Evan Charney and Jay Joseph (Twin Studies and the “Nonreplication Curse”) described a new methodology, the genome-wide complex trait analysis (GCTA), which has been developed to replace the problems with GWAS. Like a typical GWAS, GCTA scans hundreds of thousands of polymorphisms of thousands of persons. But it does not identify which SNPs [single-nucleotide polymorphisms, common types of genetic variation] are responsible for a trait. Rather, it estimates the total genetic variance by comparing the genetic profiles of a large group of unrelated people. “In other words, it can produce a ‘finding’ of genes even when no specific genes are identified.”

Joseph indicated the GCTA method, like the GWA studies, is based upon two faulty assumptions: 1) the validity of heritability estimates for human behavioral traits and 2) that twin studies and adoption studies have established the genetic basis of psychiatric disorders.

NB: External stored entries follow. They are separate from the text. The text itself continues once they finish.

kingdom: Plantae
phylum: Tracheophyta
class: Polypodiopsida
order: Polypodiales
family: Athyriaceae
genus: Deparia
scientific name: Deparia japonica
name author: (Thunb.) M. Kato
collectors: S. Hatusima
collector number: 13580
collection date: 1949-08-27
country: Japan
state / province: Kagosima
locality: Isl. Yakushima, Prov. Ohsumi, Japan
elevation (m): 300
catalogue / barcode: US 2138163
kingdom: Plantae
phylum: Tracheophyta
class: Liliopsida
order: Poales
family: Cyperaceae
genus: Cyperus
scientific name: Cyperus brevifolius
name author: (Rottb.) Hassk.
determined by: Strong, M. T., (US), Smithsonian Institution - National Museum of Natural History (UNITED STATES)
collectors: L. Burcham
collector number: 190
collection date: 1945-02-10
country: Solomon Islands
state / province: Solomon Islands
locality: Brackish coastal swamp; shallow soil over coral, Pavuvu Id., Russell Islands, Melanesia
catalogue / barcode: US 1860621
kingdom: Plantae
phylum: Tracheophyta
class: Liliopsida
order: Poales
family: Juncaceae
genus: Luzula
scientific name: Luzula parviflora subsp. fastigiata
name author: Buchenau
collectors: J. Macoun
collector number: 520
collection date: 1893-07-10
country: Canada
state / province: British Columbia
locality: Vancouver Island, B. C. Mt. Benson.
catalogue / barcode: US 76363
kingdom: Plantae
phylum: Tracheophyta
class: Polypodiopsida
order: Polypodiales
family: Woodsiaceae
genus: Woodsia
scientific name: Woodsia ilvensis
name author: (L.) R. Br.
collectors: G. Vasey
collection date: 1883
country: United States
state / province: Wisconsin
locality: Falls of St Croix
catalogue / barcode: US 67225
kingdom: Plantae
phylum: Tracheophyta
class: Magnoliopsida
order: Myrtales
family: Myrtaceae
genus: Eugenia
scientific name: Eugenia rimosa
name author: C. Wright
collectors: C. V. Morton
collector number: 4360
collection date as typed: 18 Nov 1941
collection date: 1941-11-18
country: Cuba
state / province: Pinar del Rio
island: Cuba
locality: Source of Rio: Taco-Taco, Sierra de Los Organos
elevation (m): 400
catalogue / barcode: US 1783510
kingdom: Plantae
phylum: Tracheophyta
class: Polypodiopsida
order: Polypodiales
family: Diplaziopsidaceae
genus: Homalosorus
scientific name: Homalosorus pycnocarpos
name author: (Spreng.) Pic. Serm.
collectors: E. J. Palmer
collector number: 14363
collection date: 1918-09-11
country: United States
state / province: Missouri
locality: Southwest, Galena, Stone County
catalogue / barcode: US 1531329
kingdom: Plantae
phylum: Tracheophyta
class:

Charney noted that the twin study methodology has been critiqued for making faulty assumptions, like assuming that the environments of MZ (identical) twins were no different than those of DZ (fraternal) twins. In fact, several studies have shown that MZ twins have more similar environments than DZ twins. The equal environment assumption was shown to be false. This environmental difference means that: “trait similarities ascribed to the greater genetic similarity of MZ twins might in fact be due to greater environmental similarity, significantly inflating heritability estimates.” In The Journal of Mind and Behavior, Joseph commented that:

Conclusions in favor of genetics based on twin studies (as well as family studies) were confounded by environmental factors, suggesting that the twin method should have been discarded as an instrument for the detection of genetic influence.

Charney suggested that chasing these “polymorphisms of tiny effect,” in ever-larger studies involving hundreds of thousands of persons, “is the last gasp of a failed paradigm.” It is like chasing ghosts. “Do we really want to squander our time and resources chasing ghosts?”